- DATA TO USE -
----------------
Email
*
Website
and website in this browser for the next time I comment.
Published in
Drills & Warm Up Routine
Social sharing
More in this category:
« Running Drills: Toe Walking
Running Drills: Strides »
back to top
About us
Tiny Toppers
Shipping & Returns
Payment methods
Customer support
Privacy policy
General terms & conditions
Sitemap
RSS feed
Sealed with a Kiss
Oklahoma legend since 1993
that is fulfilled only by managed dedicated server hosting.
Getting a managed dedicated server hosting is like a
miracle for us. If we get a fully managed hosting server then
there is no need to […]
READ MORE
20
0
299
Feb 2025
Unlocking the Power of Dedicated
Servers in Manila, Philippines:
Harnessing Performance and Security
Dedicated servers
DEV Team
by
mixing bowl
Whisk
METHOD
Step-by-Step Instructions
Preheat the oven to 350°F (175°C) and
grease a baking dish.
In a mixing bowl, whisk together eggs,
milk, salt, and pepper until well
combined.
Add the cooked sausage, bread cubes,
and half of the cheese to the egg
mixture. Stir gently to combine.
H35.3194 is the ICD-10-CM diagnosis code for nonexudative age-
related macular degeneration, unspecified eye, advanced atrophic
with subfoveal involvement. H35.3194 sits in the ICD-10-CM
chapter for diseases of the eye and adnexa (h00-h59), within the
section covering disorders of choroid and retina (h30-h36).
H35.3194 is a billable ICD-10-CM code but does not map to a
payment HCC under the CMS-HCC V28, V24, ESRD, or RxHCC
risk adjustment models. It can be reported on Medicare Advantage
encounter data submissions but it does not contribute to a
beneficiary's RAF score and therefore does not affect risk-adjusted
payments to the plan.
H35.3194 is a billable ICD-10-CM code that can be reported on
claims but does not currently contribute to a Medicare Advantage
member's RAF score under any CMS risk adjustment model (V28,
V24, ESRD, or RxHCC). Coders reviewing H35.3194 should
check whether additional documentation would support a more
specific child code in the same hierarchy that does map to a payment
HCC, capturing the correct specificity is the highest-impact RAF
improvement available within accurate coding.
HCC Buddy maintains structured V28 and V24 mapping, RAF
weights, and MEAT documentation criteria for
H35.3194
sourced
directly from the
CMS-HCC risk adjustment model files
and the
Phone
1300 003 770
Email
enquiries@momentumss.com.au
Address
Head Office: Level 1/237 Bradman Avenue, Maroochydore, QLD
----------------
- TASK DIRECTIONS -
When the string "contribute" occurs in a line of the material, that line belongs in the answer.

- PROBLEM SOLUTION -
encounter data submissions but it does not contribute to a
claims but does not currently contribute to a Medicare Advantage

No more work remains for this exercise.